From looking at site stats, I see that significant numbers of people have read my recent ‘Carbon Trading – and What Should Be on the Negotiating Table at Copenhagen‘ post. The climate talks are over now, and appear to have achieved little more than add to a global atmosphere of discouragement, and so it’s left to us, the average guy on the street, to do what they should have done – that being to deeply consider what the world we want to develop should look like and to then consider how we can get from where we are now to that destination.
One of the key points I raised in the aforesaid article is the need to educate, educate, educate. The kind of education I’m referring to is not your contemporary, institutionalised, factory-type schooling that churns out faithful drones of consumption – but rather more practical-based education that enables individuals to take on the very real social, ecologic, resource challenges we now face.
The clip below, I think, is a good way to get one thinking about the topic in an outside-the-box fashion:
The, rather profound, words quoted are from Ivan Illich, whose 1971 book Deschooling Society (available to read online) was a radical interruption to mainstream concepts on education.

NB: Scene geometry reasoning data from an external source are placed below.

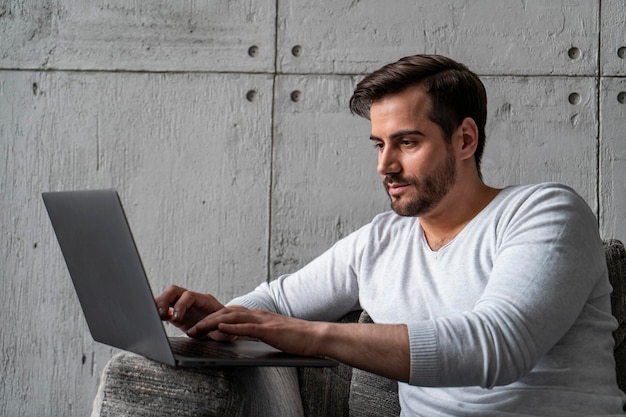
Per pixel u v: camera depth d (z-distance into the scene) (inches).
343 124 98.0
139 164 99.4
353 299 67.6
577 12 96.3
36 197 100.6
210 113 99.0
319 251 98.0
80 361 100.5
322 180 98.1
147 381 45.3
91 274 49.3
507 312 47.4
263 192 98.6
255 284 98.7
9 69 100.8
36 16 100.5
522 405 52.6
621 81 96.0
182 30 99.3
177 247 99.0
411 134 57.3
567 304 49.6
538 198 54.9
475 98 60.1
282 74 98.7
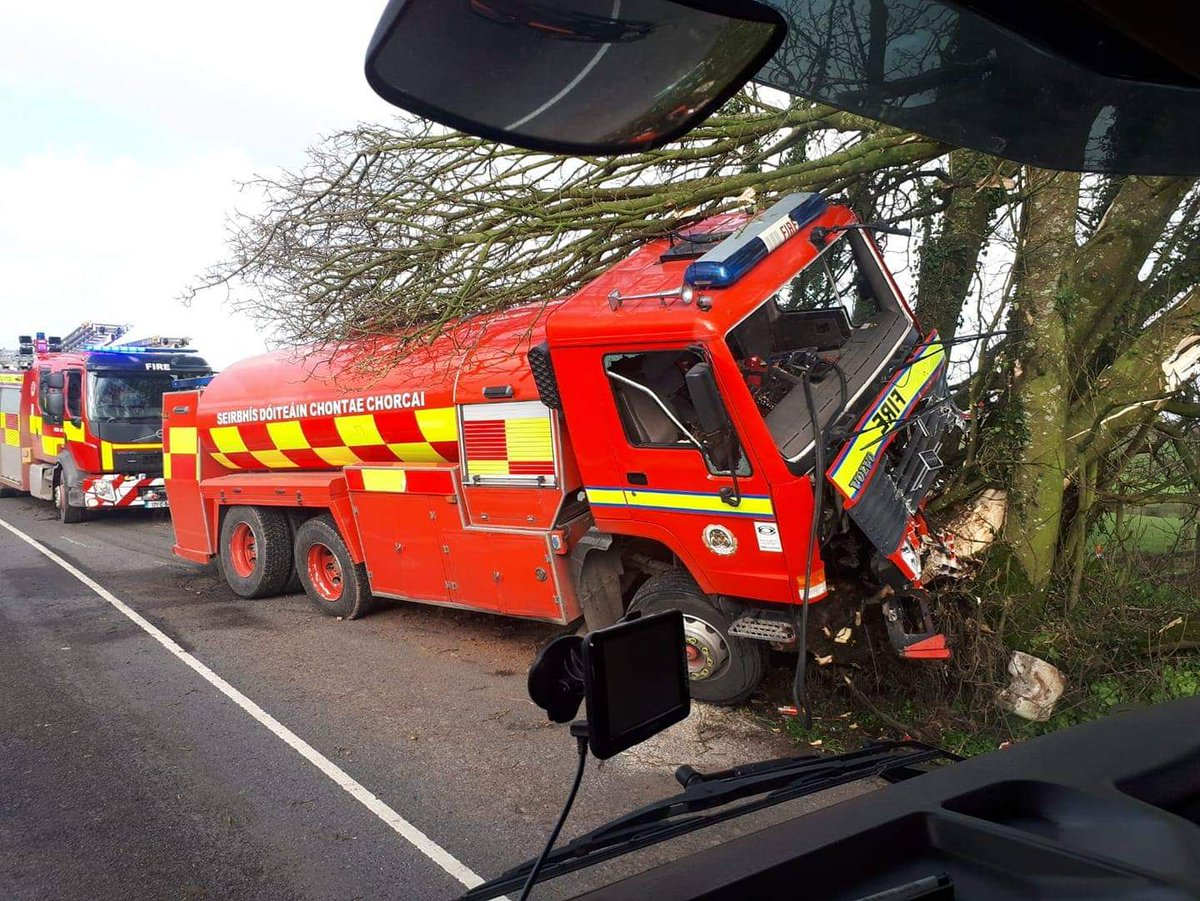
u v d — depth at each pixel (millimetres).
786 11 959
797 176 5773
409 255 6508
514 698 5875
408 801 4453
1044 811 1480
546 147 1024
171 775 4781
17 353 18172
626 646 1498
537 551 6000
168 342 15039
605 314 5086
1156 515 6258
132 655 6984
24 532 13594
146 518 15125
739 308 4715
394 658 6812
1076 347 6094
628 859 3752
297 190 6699
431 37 816
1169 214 5906
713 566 5059
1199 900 1107
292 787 4625
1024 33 1003
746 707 5523
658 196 6023
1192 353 5855
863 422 4711
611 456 5316
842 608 5133
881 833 1427
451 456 6586
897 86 1091
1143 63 1041
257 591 8711
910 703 5434
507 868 3795
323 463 7836
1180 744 1653
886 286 5605
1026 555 5766
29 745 5203
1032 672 5230
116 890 3672
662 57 919
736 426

He wrote it after coming "to realize that for most men the right to learn is curtailed by the obligation to attend school."
It’s obvious that if our educational facilities were serving the needs of society well, then it would have already resulted in our now inhabiting a culture that manages its resources and restrains its lifestyle to keep within sustainable boundaries. To a large degree, the blame for our failing to achieve this state can be laid squarely at the feet of our educational institutions – those that are tasked with preparing the next generation for productive labour.
Because of its relevance/significance, I’ll paste below a quote I’ve used before:
Education is totality of the methods and techniques adapted by the civilized society to bring about positive changes. – Dr. A.T. Ariyaratne
I would be very interested in your thoughts on this topic. As Einstein said, "We can’t solve problems by using the same kind of thinking we used when we created them." The last few centuries of ecological and cultural plundering has been handed down to us, and fostered, generation after generation, by an educational system that has departmentalised the sum of human knowledge so much that as individuals it becomes very difficult to see the big picture. Our lives thus become merely a search for little, specialist niches to occupy in the established consumer culture. Breaking out of these ingrained mental constraints will, I believe, only occur if we cease spending our formative years studying how to participate in maintaining the status quo.